Your goal
Every line in the records below with the string "cùng" needs to be copied out.

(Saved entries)
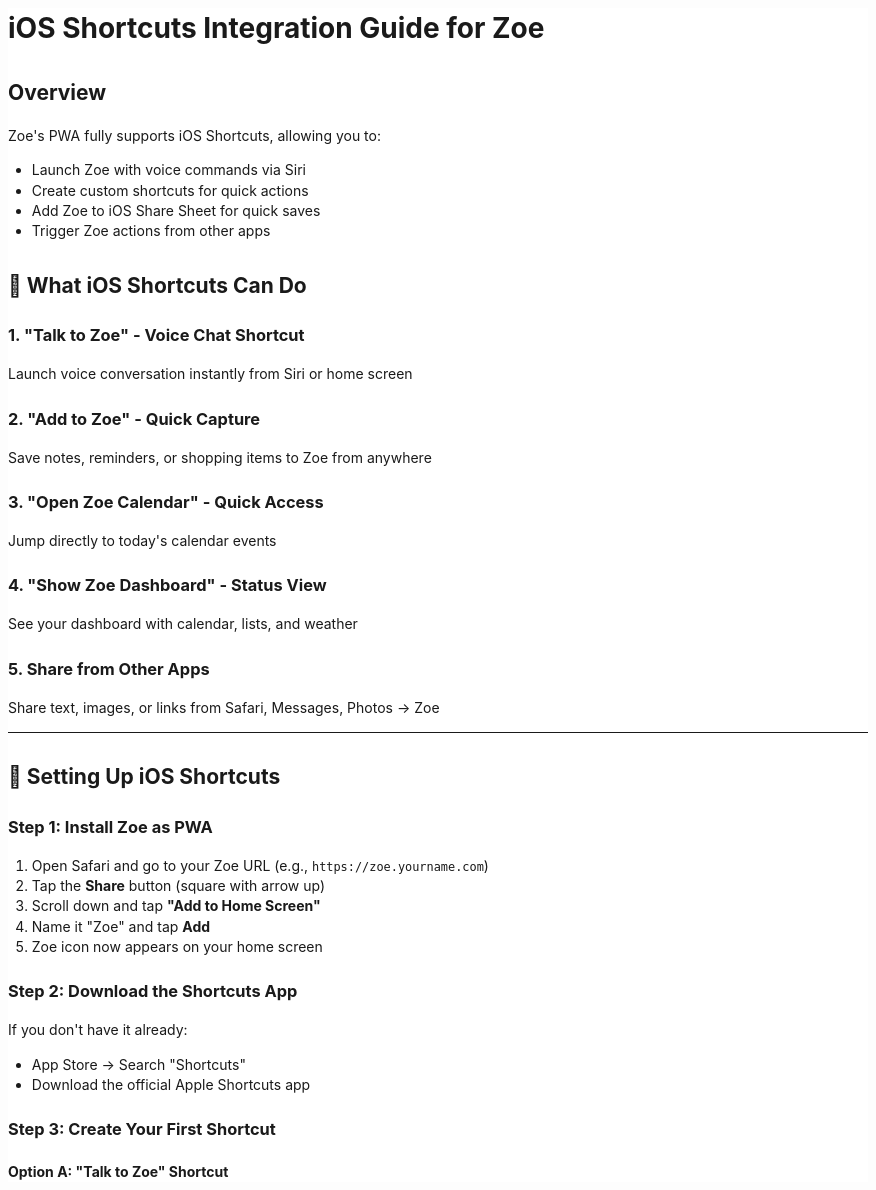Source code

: # iOS Shortcuts Integration Guide for Zoe

## Overview

Zoe's PWA fully supports iOS Shortcuts, allowing you to:
- Launch Zoe with voice commands via Siri
- Create custom shortcuts for quick actions
- Add Zoe to iOS Share Sheet for quick saves
- Trigger Zoe actions from other apps

## 🎯 What iOS Shortcuts Can Do

### 1. "Talk to Zoe" - Voice Chat Shortcut
Launch voice conversation instantly from Siri or home screen

### 2. "Add to Zoe" - Quick Capture
Save notes, reminders, or shopping items to Zoe from anywhere

### 3. "Open Zoe Calendar" - Quick Access
Jump directly to today's calendar events

### 4. "Show Zoe Dashboard" - Status View
See your dashboard with calendar, lists, and weather

### 5. Share from Other Apps
Share text, images, or links from Safari, Messages, Photos → Zoe

---

## 📱 Setting Up iOS Shortcuts

### Step 1: Install Zoe as PWA

1. Open Safari and go to your Zoe URL (e.g., `https://zoe.yourname.com`)
2. Tap the **Share** button (square with arrow up)
3. Scroll down and tap **"Add to Home Screen"**
4. Name it "Zoe" and tap **Add**
5. Zoe icon now appears on your home screen

### Step 2: Download the Shortcuts App

If you don't have it already:
- App Store → Search "Shortcuts"
- Download the official Apple Shortcuts app

### Step 3: Create Your First Shortcut

#### Option A: "Talk to Zoe" Shortcut
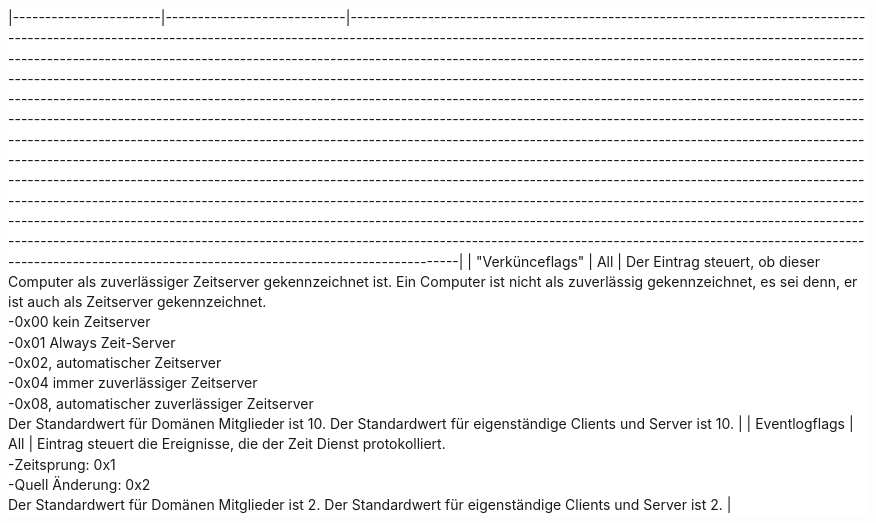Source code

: |-----------------------|----------------------------|-----------------------------------------------------------------------------------------------------------------------------------------------------------------------------------------------------------------------------------------------------------------------------------------------------------------------------------------------------------------------------------------------------------------------------------------------------------------------------------------------------------------------------------------------------------------------------------------------------------------------------------------------------------------------------------------------------------------------------------------------------------------------------------------------------------------------------------------------------------------------------------------------------------------------------------------------------------------------------------------------------------------------------------------------------------------------------------------------------------------------------------------------------------------------------------------------------------------------------------------------------------------------------------------------------------------------------------------------------------------------------------------------------------------------------------------------------------------------------------------------------------------------------------------------------------------------------------------------------------------------------------------------------------------------------|
|     "Verkünceflags"     |            All             |                                                                                                                                                                                                                                                                                                                                                                                                                                                                                                                                                                                              Der Eintrag steuert, ob dieser Computer als zuverlässiger Zeitserver gekennzeichnet ist. Ein Computer ist nicht als zuverlässig gekennzeichnet, es sei denn, er ist auch als Zeitserver gekennzeichnet.<br /> -0x00 kein Zeitserver  <br /> -0x01 Always Zeit-Server  <br /> -0x02, automatischer Zeitserver  <br /> -0x04 immer zuverlässiger Zeitserver  <br /> -0x08, automatischer zuverlässiger Zeitserver  <br />Der Standardwert für Domänen Mitglieder ist 10. Der Standardwert für eigenständige Clients und Server ist 10.                                                                                                                                                                                                                                                                                                                                                                                                                                                                                                                                                                                               |
|     Eventlogflags     |            All             |                                                                                                                                                                                                                                                                                                                                                                                                                                                                                                                                                                                                                                                                                                                          Eintrag steuert die Ereignisse, die der Zeit Dienst protokolliert.  <br />-Zeitsprung: 0x1  <br />-Quell Änderung: 0x2  <br />Der Standardwert für Domänen Mitglieder ist 2. Der Standardwert für eigenständige Clients und Server ist 2.                                                                                                                                                                                                                                                                                                                                                                                                                                                                                                                                                                                                                                                                                                                          |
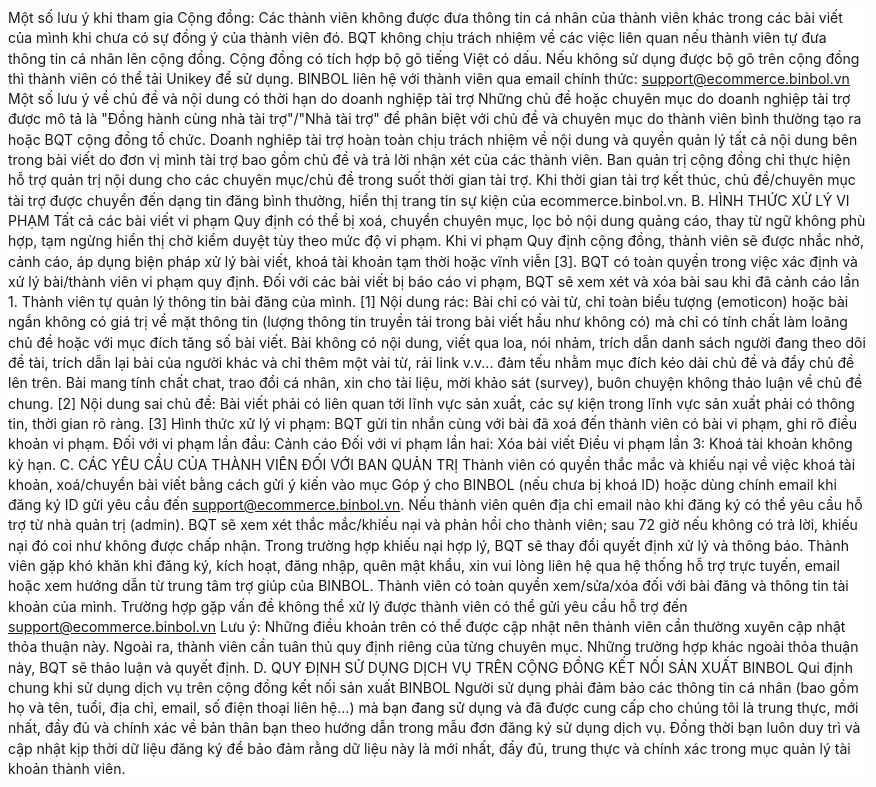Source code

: Một số lưu ý khi tham gia Cộng đồng:
Các thành viên không được đưa thông tin cá nhân của thành viên khác trong các bài viết của mình khi chưa có sự đồng ý của thành viên đó. BQT không chịu trách nhiệm về các việc liên quan nếu thành viên tự đưa thông tin cá nhân lên cộng đồng.
Cộng đồng có tích hợp bộ gõ tiếng Việt có dấu. Nếu không sử dụng được bộ gõ trên cộng đồng thì thành viên có thể tải Unikey để sử dụng.
BINBOL liên hệ với thành viên qua email chính thức: support@ecommerce.binbol.vn
Một số lưu ý về chủ đề và nội dung có thời hạn do doanh nghiệp tài trợ 
Những chủ đề hoặc chuyên mục do doanh nghiệp tài trợ được mô tả là "Đồng hành cùng nhà tài trợ"/"Nhà tài trợ" để phân biệt với chủ đề và chuyên mục do thành viên bình thường tạo ra hoặc BQT cộng đồng tổ chức.
Doanh nghiêp tài trợ hoàn toàn chịu trách nhiệm về nội dung và quyền quản lý tất cả nội dung bên trong bài viết do đơn vị mình tài trợ bao gồm chủ đề và trả lời nhận xét của các thành viên.
Ban quản trị cộng đồng chỉ thực hiện hỗ trợ quản trị nội dung cho các chuyên mục/chủ đề trong suốt thời gian tài trợ.
Khi thời gian tài trợ kết thúc, chủ đề/chuyên mục tài trợ được chuyển đến dạng tin đăng bình thường, hiển thị trang tin sự kiện của ecommerce.binbol.vn.
B. HÌNH THỨC XỬ LÝ VI PHẠM
Tất cả các bài viết vi phạm Quy định có thể bị xoá, chuyển chuyên mục, lọc bỏ nội dung quảng cáo, thay từ ngữ không phù hợp, tạm ngừng hiển thị chờ kiểm duyệt tùy theo mức độ vi phạm.
Khi vi phạm Quy định cộng đồng, thành viên sẽ được nhắc nhở, cảnh cáo, áp dụng biện pháp xử lý bài viết, khoá tài khoản tạm thời hoặc vĩnh viễn [3].
BQT có toàn quyền trong việc xác định và xử lý bài/thành viên vi phạm quy định. 
Đối với các bài viết bị báo cáo vi phạm, BQT sẽ xem xét và xóa bài sau khi đã cảnh cáo lần 1. Thành viên tự quản lý thông tin bài đăng của mình.
[1] Nội dung rác: 
Bài chỉ có vài từ, chỉ toàn biểu tượng (emoticon) hoặc bài ngắn không có giá trị về mặt thông tin (lượng thông tin truyền tải trong bài viết hầu như không có) mà chỉ có tính chất làm loãng chủ đề hoặc với mục đích tăng số bài viết. 
Bài không có nội dung, viết qua loa, nói nhảm, trích dẫn danh sách người đang theo dõi đề tài, trích dẫn lại bài của người khác và chỉ thêm một vài từ, rải link v.v... đàm tếu nhằm mục đích kéo dài chủ đề và đẩy chủ đề lên trên.
Bài mang tính chất chat, trao đổi cá nhân, xin cho tài liệu, mời khảo sát (survey), buôn chuyện không thảo luận về chủ đề chung.
[2] Nội dung sai chủ đề:
Bài viết phải có liên quan tới lĩnh vực sản xuất, các sự kiện trong lĩnh vực sản xuất phải có thông tin, thời gian rõ ràng.
[3] Hình thức xử lý vi phạm:
BQT gửi tin nhắn cùng với bài đã xoá đến thành viên có bài vi phạm, ghi rõ điều khoản vi phạm. 
Đối với vi phạm lần đầu: Cảnh cáo
Đối với vi phạm lần hai: Xóa bài viết
Điều vi phạm lần 3: Khoá tài khoản không kỳ hạn. 
C. CÁC YÊU CẦU CỦA THÀNH VIÊN ĐỐI VỚI BAN QUẢN TRỊ
Thành viên có quyền thắc mắc và khiếu nại về việc khoá tài khoản, xoá/chuyển bài viết bằng cách gửi ý kiến vào mục Góp ý cho BINBOL (nếu chưa bị khoá ID) hoặc dùng chính email khi đăng ký ID gửi yêu cầu đến support@ecommerce.binbol.vn. Nếu thành viên quên địa chỉ email nào khi đăng ký có thể yêu cầu hỗ trợ từ nhà quản trị (admin). BQT sẽ xem xét thắc mắc/khiếu nại và phản hồi cho thành viên; sau 72 giờ nếu không có trả lời, khiếu nại đó coi như không được chấp nhận. Trong trường hợp khiếu nại hợp lý, BQT sẽ thay đổi quyết định xử lý và thông báo.
Thành viên gặp khó khăn khi đăng ký, kích hoạt, đăng nhập, quên mật khẩu, xin vui lòng liên hệ qua hệ thống hỗ trợ trực tuyến, email hoặc xem hướng dẫn từ trung tâm trợ giúp của BINBOL.
Thành viên có toàn quyền xem/sửa/xóa đối với bài đăng và thông tin tài khoản của mình. Trường hợp gặp vấn đề không thể xử lý được thành viên có thể gửi yêu cầu hỗ trợ đến support@ecommerce.binbol.vn
Lưu ý: Những điều khoản trên có thể được cập nhật nên thành viên cần thường xuyên cập nhật thỏa thuận này. Ngoài ra, thành viên cần tuân thủ quy định riêng của từng chuyên mục. Những trường hợp khác ngoài thỏa thuận này, BQT sẽ thảo luận và quyết định.
D. QUY ĐỊNH SỬ DỤNG DỊCH VỤ TRÊN CỘNG ĐỒNG KẾT NỐI SẢN XUẤT BINBOL
Qui định chung khi sử dụng dịch vụ trên cộng đồng kết nối sản xuất BINBOL
Người sử dụng phải đảm bảo các thông tin cá nhân (bao gồm họ và tên, tuổi, địa chỉ, email, số điện thoại liên hệ…) mà bạn đang sử dụng và đã được cung cấp cho chúng tôi là trung thực, mới nhất, đầy đủ và chính xác về bản thân bạn theo hướng dẫn trong mẫu đơn đăng ký sử dụng dịch vụ. Đồng thời bạn luôn duy trì và cập nhật kịp thời dữ liệu đăng ký để bảo đảm rằng dữ liệu này là mới nhất, đầy đủ, trung thực và chính xác trong mục quản lý tài khoản thành viên.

Response below
Những chủ đề hoặc chuyên mục do doanh nghiệp tài trợ được mô tả là "Đồng hành cùng nhà tài trợ"/"Nhà tài trợ" để phân biệt với chủ đề và chuyên mục do thành viên bình thường tạo ra hoặc BQT cộng đồng tổ chức.
BQT gửi tin nhắn cùng với bài đã xoá đến thành viên có bài vi phạm, ghi rõ điều khoản vi phạm. 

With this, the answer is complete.